**Transcribed page contents:**
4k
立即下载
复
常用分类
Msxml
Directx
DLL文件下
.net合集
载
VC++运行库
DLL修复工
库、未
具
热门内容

**THE PROBLEM:**
Print each entry above exactly as given.

**OUTPUT FOR THIS EXERCISE:**
4k
立即下载
复
常用分类
Msxml
Directx
DLL文件下
.net合集
载
VC++运行库
DLL修复工
库、未
具
热门内容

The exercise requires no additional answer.